Exercise prompt
Everything in the entries below should be restated exactly, except for the pictures.

Data

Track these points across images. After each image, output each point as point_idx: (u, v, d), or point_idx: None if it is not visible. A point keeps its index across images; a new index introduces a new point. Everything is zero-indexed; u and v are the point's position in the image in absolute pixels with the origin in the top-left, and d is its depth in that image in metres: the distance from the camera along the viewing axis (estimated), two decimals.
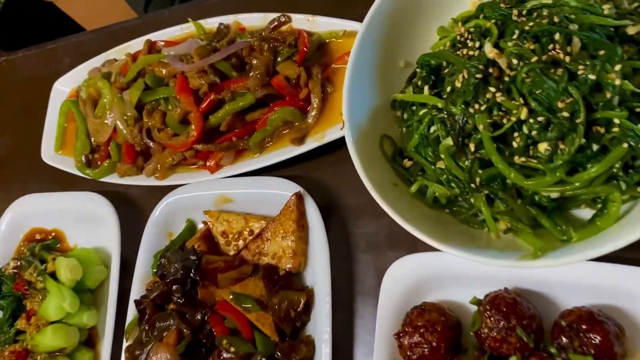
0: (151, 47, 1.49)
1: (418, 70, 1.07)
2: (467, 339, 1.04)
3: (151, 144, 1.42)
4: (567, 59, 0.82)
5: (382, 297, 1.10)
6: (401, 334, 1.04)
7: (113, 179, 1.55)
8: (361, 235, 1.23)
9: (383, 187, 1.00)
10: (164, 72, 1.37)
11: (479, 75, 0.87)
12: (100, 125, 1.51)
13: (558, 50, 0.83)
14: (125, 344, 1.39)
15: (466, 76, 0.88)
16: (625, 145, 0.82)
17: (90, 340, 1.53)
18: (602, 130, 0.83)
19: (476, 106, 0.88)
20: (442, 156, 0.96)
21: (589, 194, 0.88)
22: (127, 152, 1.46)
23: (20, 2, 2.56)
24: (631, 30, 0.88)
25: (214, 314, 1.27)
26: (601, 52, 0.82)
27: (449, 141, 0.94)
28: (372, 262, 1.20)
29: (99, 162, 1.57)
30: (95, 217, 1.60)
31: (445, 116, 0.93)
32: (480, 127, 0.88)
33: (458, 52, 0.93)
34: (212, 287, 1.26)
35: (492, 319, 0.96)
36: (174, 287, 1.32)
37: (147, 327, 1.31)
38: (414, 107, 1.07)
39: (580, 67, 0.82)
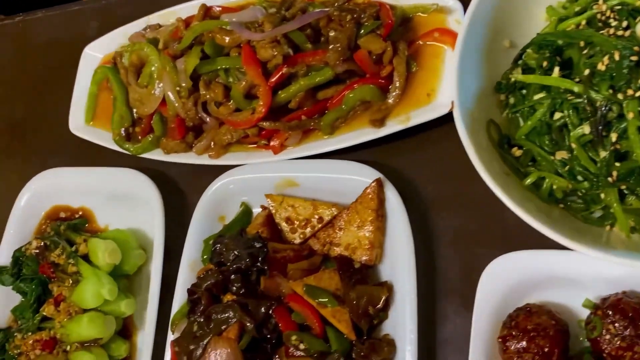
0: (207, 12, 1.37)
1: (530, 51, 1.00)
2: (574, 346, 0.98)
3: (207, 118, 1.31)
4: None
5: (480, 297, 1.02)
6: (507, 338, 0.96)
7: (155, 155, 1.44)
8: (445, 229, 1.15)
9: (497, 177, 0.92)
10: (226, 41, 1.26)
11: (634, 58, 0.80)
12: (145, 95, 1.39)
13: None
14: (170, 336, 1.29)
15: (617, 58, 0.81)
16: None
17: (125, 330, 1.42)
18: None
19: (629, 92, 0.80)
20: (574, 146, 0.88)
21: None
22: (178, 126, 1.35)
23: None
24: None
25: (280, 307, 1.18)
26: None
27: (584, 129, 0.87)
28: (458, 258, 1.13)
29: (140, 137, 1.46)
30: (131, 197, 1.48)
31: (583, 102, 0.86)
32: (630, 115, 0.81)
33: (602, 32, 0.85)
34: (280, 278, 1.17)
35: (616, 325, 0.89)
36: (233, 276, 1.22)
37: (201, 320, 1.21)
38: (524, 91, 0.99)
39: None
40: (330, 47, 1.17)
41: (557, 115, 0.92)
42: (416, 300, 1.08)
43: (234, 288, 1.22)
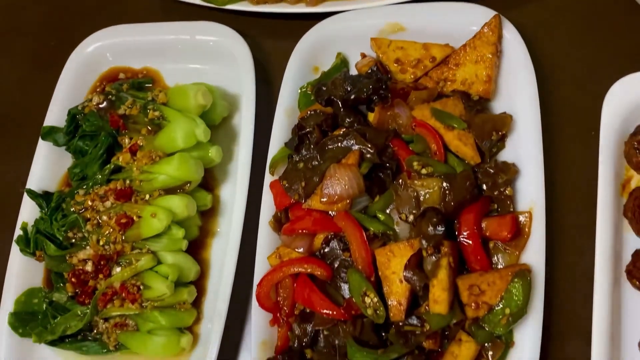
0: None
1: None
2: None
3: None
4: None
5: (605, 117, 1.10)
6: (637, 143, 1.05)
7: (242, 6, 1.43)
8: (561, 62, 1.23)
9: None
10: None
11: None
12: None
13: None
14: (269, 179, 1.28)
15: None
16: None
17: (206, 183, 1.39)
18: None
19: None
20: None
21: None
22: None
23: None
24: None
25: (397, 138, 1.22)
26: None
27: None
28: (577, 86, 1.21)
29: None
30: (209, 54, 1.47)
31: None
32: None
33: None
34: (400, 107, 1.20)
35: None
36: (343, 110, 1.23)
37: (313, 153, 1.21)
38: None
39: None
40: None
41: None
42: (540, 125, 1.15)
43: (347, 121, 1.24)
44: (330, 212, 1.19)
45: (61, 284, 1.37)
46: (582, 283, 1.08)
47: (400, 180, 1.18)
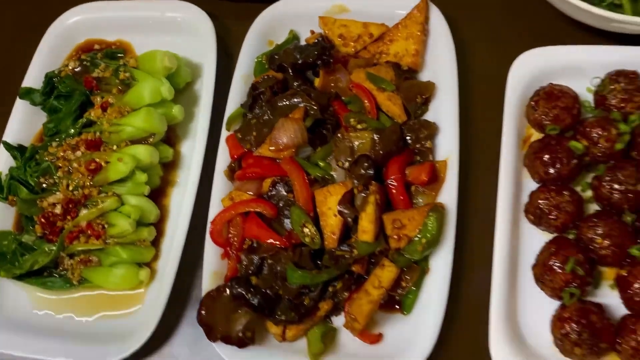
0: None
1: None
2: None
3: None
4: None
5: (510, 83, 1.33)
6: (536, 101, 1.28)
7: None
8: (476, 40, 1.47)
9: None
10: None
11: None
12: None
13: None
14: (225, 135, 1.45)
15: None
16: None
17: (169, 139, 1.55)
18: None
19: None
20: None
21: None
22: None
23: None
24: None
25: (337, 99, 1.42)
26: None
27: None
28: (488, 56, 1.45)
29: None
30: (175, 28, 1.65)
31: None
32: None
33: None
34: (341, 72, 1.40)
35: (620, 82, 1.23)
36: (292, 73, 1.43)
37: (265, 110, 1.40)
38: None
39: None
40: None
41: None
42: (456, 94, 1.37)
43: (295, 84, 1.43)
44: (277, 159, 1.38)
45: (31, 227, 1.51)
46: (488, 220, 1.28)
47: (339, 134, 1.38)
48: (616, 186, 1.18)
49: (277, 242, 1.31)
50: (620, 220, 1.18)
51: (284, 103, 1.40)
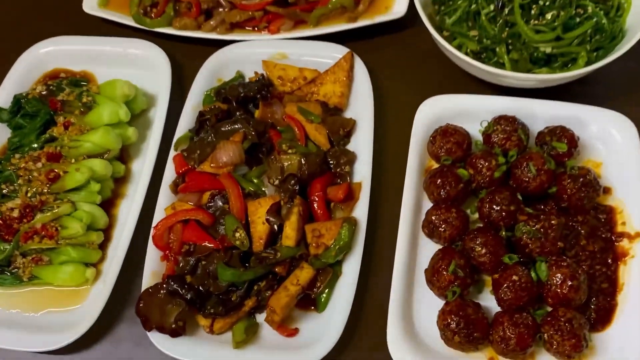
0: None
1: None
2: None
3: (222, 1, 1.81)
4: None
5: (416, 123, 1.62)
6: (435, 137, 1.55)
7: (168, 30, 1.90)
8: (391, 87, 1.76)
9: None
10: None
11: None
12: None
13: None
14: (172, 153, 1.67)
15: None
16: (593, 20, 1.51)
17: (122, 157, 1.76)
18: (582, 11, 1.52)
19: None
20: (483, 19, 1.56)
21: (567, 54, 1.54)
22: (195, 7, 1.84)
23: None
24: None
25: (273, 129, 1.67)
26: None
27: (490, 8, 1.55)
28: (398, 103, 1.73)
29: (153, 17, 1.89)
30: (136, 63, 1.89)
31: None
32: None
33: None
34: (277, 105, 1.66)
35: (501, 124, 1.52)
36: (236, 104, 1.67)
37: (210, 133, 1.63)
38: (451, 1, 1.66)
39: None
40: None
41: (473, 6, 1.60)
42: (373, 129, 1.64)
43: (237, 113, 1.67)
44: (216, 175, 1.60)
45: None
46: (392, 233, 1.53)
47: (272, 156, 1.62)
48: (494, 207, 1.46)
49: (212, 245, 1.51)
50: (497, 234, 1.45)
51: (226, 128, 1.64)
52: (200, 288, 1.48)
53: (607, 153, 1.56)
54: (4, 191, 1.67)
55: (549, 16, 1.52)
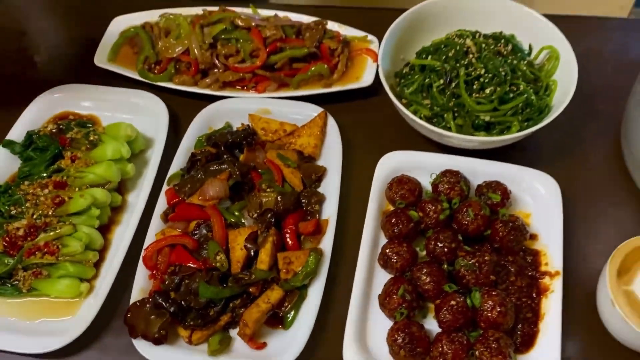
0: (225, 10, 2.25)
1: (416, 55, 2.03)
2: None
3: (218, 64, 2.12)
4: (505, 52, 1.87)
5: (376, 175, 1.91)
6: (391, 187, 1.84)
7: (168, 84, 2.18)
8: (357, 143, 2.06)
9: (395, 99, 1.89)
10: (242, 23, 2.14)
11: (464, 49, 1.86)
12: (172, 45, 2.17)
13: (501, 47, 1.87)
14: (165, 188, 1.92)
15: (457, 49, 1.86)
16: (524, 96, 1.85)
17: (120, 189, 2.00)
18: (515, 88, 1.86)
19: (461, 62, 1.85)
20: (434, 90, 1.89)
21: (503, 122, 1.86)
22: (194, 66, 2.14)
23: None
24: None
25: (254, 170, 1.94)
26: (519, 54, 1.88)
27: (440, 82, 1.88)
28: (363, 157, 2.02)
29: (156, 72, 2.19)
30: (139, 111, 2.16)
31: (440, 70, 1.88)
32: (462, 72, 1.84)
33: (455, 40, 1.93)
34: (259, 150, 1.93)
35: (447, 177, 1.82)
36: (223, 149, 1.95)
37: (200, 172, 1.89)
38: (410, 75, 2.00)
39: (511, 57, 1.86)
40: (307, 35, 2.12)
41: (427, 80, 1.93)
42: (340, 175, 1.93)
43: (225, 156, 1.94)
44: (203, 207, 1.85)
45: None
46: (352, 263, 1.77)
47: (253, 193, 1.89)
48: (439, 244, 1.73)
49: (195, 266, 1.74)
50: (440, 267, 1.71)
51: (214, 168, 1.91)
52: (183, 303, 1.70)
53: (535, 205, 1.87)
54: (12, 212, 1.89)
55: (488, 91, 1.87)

Result of the exercise
Track these points across images. After each image, output each point as point_idx: (u, v, d), or point_idx: None if it is not visible. A point keeps its index across images; a new index introduces a new point. Everything is zero-indexed; u and v are the point's position in the image in absolute pixels with the origin in the top-left, and d is its depth in that image in metres: the distance from the camera along the viewing axis (estimated), two decimals.
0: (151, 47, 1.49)
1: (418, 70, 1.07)
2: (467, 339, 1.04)
3: (151, 144, 1.42)
4: (567, 59, 0.82)
5: (382, 297, 1.10)
6: (401, 334, 1.04)
7: (113, 179, 1.55)
8: (361, 235, 1.23)
9: (383, 187, 1.00)
10: (164, 72, 1.37)
11: (479, 75, 0.87)
12: (100, 125, 1.51)
13: (558, 50, 0.83)
14: (125, 344, 1.39)
15: (466, 76, 0.88)
16: (625, 145, 0.82)
17: (90, 340, 1.53)
18: (602, 130, 0.83)
19: (476, 106, 0.88)
20: (442, 156, 0.96)
21: (589, 194, 0.88)
22: (127, 152, 1.46)
23: (20, 2, 2.56)
24: (631, 30, 0.88)
25: (214, 314, 1.27)
26: (601, 52, 0.82)
27: (449, 141, 0.94)
28: (372, 262, 1.20)
29: (99, 162, 1.57)
30: (95, 217, 1.60)
31: (445, 116, 0.93)
32: (480, 127, 0.88)
33: (458, 52, 0.93)
34: (212, 287, 1.26)
35: (492, 319, 0.96)
36: (174, 287, 1.32)
37: (147, 327, 1.31)
38: (414, 107, 1.07)
39: (580, 67, 0.82)
0: (207, 12, 1.37)
1: (530, 51, 1.00)
2: (574, 346, 0.98)
3: (207, 118, 1.31)
4: None
5: (480, 297, 1.02)
6: (507, 338, 0.96)
7: (155, 155, 1.44)
8: (445, 229, 1.15)
9: (497, 177, 0.92)
10: (226, 41, 1.26)
11: (634, 58, 0.80)
12: (145, 95, 1.39)
13: None
14: (170, 336, 1.29)
15: (617, 58, 0.81)
16: None
17: (125, 330, 1.42)
18: None
19: (629, 92, 0.80)
20: (574, 146, 0.88)
21: None
22: (178, 126, 1.35)
23: None
24: None
25: (280, 307, 1.18)
26: None
27: (584, 129, 0.87)
28: (458, 258, 1.13)
29: (140, 137, 1.46)
30: (131, 197, 1.48)
31: (583, 102, 0.86)
32: (630, 115, 0.81)
33: (602, 32, 0.85)
34: (280, 278, 1.17)
35: (616, 325, 0.89)
36: (233, 276, 1.22)
37: (201, 320, 1.21)
38: (524, 91, 0.99)
39: None
40: (330, 47, 1.17)
41: (557, 115, 0.92)
42: (416, 300, 1.08)
43: (234, 288, 1.22)
0: None
1: None
2: None
3: None
4: None
5: (605, 117, 1.10)
6: (637, 143, 1.05)
7: (242, 6, 1.43)
8: (561, 62, 1.23)
9: None
10: None
11: None
12: None
13: None
14: (269, 179, 1.28)
15: None
16: None
17: (206, 183, 1.39)
18: None
19: None
20: None
21: None
22: None
23: None
24: None
25: (397, 138, 1.22)
26: None
27: None
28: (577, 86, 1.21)
29: None
30: (209, 54, 1.47)
31: None
32: None
33: None
34: (400, 107, 1.20)
35: None
36: (343, 110, 1.23)
37: (313, 153, 1.21)
38: None
39: None
40: None
41: None
42: (540, 125, 1.15)
43: (347, 121, 1.24)
44: (330, 212, 1.19)
45: (61, 284, 1.37)
46: (582, 283, 1.08)
47: (400, 180, 1.18)
0: None
1: None
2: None
3: None
4: None
5: (510, 83, 1.33)
6: (536, 101, 1.28)
7: None
8: (476, 40, 1.47)
9: None
10: None
11: None
12: None
13: None
14: (225, 135, 1.45)
15: None
16: None
17: (169, 139, 1.55)
18: None
19: None
20: None
21: None
22: None
23: None
24: None
25: (337, 99, 1.42)
26: None
27: None
28: (488, 56, 1.45)
29: None
30: (175, 28, 1.65)
31: None
32: None
33: None
34: (341, 72, 1.40)
35: (620, 82, 1.23)
36: (292, 73, 1.43)
37: (265, 110, 1.40)
38: None
39: None
40: None
41: None
42: (456, 94, 1.37)
43: (295, 84, 1.43)
44: (277, 159, 1.38)
45: (31, 227, 1.51)
46: (488, 220, 1.28)
47: (339, 134, 1.38)
48: (616, 186, 1.18)
49: (277, 242, 1.31)
50: (620, 220, 1.18)
51: (284, 103, 1.40)
0: None
1: None
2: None
3: (222, 1, 1.81)
4: None
5: (416, 123, 1.62)
6: (435, 137, 1.55)
7: (168, 30, 1.90)
8: (391, 87, 1.76)
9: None
10: None
11: None
12: None
13: None
14: (172, 153, 1.67)
15: None
16: (593, 20, 1.51)
17: (122, 157, 1.76)
18: (582, 11, 1.52)
19: None
20: (483, 19, 1.56)
21: (567, 54, 1.54)
22: (195, 7, 1.84)
23: None
24: None
25: (273, 129, 1.67)
26: None
27: (490, 8, 1.55)
28: (398, 103, 1.73)
29: (153, 17, 1.89)
30: (136, 63, 1.89)
31: None
32: None
33: None
34: (277, 105, 1.66)
35: (501, 124, 1.52)
36: (236, 104, 1.67)
37: (210, 133, 1.63)
38: (451, 1, 1.66)
39: None
40: None
41: (473, 6, 1.60)
42: (373, 129, 1.64)
43: (237, 113, 1.67)
44: (216, 175, 1.60)
45: None
46: (392, 233, 1.53)
47: (272, 156, 1.62)
48: (494, 207, 1.46)
49: (212, 245, 1.51)
50: (497, 234, 1.45)
51: (226, 128, 1.64)
52: (200, 288, 1.48)
53: (607, 153, 1.56)
54: (4, 191, 1.67)
55: (549, 16, 1.52)
0: (225, 10, 2.25)
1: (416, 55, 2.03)
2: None
3: (218, 64, 2.12)
4: (505, 52, 1.87)
5: (376, 175, 1.91)
6: (391, 187, 1.84)
7: (168, 84, 2.18)
8: (357, 143, 2.06)
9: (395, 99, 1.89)
10: (242, 23, 2.14)
11: (464, 49, 1.86)
12: (172, 45, 2.17)
13: (501, 47, 1.87)
14: (165, 188, 1.92)
15: (457, 49, 1.86)
16: (524, 96, 1.85)
17: (120, 189, 2.00)
18: (515, 88, 1.86)
19: (461, 62, 1.85)
20: (434, 90, 1.89)
21: (503, 122, 1.86)
22: (194, 66, 2.14)
23: None
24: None
25: (254, 170, 1.94)
26: (519, 54, 1.88)
27: (440, 82, 1.88)
28: (363, 157, 2.02)
29: (156, 72, 2.19)
30: (139, 111, 2.16)
31: (440, 70, 1.88)
32: (462, 72, 1.84)
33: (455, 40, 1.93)
34: (259, 150, 1.93)
35: (447, 177, 1.82)
36: (223, 149, 1.95)
37: (200, 172, 1.89)
38: (410, 75, 2.00)
39: (511, 57, 1.86)
40: (307, 35, 2.12)
41: (427, 80, 1.93)
42: (340, 175, 1.93)
43: (225, 156, 1.94)
44: (203, 207, 1.85)
45: None
46: (352, 263, 1.77)
47: (253, 193, 1.89)
48: (439, 244, 1.73)
49: (195, 266, 1.74)
50: (440, 267, 1.71)
51: (214, 168, 1.91)
52: (183, 303, 1.70)
53: (535, 205, 1.87)
54: (12, 212, 1.89)
55: (488, 91, 1.87)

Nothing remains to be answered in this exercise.